--- EXERCISE SET ---
(1) In the physics text below, what range does Example 1 find for the ball?
(2) Translate this sentence from the physics text below into Spanish: "In two dimensions, velocities and forces decompose into components using trigonometry."

--- TEXT FOR ANALYSIS ---
In two dimensions, velocities and forces decompose into components using trigonometry.

Vector Components

$$v_x = v\cos\theta, \qquad v_y = v\sin\theta$$

$$|v| = \sqrt{v_x^2 + v_y^2}, \qquad \theta = \tan^{-1}(v_y/v_x)$$

Projectile Motion (no air resistance)

Horizontal: $x = v_0\cos\theta \cdot t$ (constant speed)

Vertical: $y = v_0\sin\theta \cdot t - \frac{1}{2}gt^2$ (free fall)

Range: $R = \frac{v_0^2 \sin 2\theta}{g}$

Example 1

A ball is launched at 40 m/s at 30° above horizontal. Find the range. ($g = 10$ m/s²)

$R = \frac{40^2 \sin 60°}{10} = \frac{1600 \times 0.866}{10} = 138.6$ m.

--- RECORD EXCERPTS ---

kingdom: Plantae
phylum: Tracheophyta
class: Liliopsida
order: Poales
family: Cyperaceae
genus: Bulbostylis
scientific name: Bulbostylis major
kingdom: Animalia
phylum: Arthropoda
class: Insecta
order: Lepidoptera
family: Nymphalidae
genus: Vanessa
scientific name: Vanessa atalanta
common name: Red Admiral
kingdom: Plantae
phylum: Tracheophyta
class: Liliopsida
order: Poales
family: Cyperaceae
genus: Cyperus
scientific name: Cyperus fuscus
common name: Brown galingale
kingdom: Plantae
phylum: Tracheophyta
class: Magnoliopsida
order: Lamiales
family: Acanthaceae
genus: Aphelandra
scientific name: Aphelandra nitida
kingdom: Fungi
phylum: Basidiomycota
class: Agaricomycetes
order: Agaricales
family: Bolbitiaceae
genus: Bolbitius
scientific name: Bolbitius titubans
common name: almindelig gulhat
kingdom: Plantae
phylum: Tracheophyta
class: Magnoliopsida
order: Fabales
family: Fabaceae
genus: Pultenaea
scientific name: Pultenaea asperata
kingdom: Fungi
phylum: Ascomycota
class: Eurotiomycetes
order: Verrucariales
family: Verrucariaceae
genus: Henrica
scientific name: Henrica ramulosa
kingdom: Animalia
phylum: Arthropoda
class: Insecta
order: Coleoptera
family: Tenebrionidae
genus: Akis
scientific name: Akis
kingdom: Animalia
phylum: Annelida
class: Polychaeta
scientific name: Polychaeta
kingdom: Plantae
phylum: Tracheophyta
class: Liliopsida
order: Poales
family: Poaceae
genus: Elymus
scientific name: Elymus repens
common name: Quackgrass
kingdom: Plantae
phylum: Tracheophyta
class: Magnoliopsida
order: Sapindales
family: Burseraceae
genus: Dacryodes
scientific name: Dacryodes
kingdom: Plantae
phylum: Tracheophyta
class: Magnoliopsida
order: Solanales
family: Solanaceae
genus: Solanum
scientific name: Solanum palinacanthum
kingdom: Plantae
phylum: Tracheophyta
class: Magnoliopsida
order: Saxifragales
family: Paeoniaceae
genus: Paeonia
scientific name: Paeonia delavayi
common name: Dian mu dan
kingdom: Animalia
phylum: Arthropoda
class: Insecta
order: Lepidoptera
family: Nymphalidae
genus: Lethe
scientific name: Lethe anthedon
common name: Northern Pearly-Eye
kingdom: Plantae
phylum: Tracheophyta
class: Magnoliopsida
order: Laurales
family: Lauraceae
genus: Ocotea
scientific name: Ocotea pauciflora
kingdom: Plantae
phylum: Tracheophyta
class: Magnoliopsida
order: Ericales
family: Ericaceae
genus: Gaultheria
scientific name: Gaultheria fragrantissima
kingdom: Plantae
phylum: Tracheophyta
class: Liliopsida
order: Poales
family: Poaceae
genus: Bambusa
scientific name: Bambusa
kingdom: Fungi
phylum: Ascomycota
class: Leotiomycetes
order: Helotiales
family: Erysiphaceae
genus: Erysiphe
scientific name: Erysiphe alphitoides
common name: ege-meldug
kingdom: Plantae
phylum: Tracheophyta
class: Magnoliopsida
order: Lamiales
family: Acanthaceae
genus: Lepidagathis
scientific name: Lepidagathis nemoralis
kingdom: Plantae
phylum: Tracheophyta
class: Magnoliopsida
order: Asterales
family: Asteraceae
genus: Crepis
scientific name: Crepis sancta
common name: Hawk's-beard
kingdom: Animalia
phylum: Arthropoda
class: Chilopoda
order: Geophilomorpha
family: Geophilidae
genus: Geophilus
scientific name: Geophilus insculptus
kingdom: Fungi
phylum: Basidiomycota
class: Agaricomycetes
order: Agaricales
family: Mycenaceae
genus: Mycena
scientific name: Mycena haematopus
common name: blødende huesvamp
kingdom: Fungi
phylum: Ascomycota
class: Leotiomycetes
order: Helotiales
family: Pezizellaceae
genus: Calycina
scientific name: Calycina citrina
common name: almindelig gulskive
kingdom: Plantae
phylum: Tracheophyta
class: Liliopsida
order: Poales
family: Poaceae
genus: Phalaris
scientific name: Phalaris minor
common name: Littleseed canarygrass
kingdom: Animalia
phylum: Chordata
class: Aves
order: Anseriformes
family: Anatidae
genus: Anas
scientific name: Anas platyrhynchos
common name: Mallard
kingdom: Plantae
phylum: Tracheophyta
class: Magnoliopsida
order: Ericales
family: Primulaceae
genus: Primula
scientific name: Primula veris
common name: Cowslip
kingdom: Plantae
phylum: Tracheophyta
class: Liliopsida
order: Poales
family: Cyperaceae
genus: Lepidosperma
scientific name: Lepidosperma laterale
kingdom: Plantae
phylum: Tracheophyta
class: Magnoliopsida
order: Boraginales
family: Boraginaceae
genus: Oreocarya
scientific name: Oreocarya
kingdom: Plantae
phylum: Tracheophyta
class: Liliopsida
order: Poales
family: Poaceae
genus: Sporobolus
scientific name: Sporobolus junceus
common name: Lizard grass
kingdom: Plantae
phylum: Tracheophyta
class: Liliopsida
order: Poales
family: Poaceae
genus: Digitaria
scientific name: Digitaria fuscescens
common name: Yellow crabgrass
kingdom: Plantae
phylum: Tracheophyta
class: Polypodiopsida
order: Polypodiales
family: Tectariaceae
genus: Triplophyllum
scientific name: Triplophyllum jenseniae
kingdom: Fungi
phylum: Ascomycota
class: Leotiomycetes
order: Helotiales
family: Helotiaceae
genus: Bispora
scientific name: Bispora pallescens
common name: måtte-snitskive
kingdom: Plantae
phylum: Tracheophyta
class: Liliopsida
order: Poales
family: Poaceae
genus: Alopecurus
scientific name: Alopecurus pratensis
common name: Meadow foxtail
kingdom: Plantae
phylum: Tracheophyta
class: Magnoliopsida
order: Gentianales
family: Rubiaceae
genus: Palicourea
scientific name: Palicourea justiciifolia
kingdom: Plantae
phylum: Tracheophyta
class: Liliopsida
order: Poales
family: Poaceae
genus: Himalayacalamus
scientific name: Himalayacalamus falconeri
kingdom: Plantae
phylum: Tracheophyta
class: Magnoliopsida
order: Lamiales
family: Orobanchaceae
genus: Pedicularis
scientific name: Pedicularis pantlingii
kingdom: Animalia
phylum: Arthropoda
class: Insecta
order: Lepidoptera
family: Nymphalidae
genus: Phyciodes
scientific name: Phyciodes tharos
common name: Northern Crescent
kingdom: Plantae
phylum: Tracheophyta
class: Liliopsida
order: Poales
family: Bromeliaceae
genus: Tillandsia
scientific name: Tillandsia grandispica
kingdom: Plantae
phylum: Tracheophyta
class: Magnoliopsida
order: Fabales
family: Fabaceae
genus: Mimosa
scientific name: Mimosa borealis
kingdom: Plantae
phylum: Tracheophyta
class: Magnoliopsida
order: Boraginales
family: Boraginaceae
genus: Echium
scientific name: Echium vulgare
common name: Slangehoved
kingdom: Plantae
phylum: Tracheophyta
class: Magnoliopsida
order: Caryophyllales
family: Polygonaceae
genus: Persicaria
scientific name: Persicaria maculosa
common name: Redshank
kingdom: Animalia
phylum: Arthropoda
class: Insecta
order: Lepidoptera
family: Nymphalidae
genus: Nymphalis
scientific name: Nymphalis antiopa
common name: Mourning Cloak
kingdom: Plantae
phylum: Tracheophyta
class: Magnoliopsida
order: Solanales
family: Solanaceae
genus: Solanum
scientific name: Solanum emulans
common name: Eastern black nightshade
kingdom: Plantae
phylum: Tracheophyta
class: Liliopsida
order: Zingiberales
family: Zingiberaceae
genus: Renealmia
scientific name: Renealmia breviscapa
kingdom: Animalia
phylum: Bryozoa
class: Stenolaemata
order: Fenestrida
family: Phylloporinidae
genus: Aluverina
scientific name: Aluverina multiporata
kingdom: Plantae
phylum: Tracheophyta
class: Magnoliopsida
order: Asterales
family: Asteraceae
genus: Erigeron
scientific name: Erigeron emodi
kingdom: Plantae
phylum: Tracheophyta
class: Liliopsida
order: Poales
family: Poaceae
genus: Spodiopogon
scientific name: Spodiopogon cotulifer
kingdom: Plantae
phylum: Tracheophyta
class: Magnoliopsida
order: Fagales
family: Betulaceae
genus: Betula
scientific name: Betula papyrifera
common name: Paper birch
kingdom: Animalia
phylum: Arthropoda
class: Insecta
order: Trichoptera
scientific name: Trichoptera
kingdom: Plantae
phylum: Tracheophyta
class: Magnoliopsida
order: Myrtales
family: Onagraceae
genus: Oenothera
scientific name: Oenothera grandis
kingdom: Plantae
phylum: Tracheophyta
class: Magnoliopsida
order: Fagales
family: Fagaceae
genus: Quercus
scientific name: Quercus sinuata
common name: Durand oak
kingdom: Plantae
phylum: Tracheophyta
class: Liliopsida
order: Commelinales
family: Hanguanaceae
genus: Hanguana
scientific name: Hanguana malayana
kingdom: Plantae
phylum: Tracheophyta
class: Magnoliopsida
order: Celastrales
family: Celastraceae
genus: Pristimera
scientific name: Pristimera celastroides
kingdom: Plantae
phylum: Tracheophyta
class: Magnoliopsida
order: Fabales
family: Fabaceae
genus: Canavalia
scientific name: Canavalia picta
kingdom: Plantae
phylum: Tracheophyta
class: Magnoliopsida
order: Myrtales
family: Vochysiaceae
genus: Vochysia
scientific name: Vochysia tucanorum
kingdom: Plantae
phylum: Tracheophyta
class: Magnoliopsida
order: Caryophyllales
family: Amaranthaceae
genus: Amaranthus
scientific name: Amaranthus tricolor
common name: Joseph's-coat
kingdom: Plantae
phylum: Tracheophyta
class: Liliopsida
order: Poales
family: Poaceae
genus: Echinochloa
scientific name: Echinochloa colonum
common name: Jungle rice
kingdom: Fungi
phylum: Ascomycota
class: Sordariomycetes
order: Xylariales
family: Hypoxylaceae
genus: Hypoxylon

--- ANSWER SECTION ---
(1) 138.6 m

(2) En dos dimensiones, las velocidades y las fuerzas se descomponen en componentes mediante la trigonometría.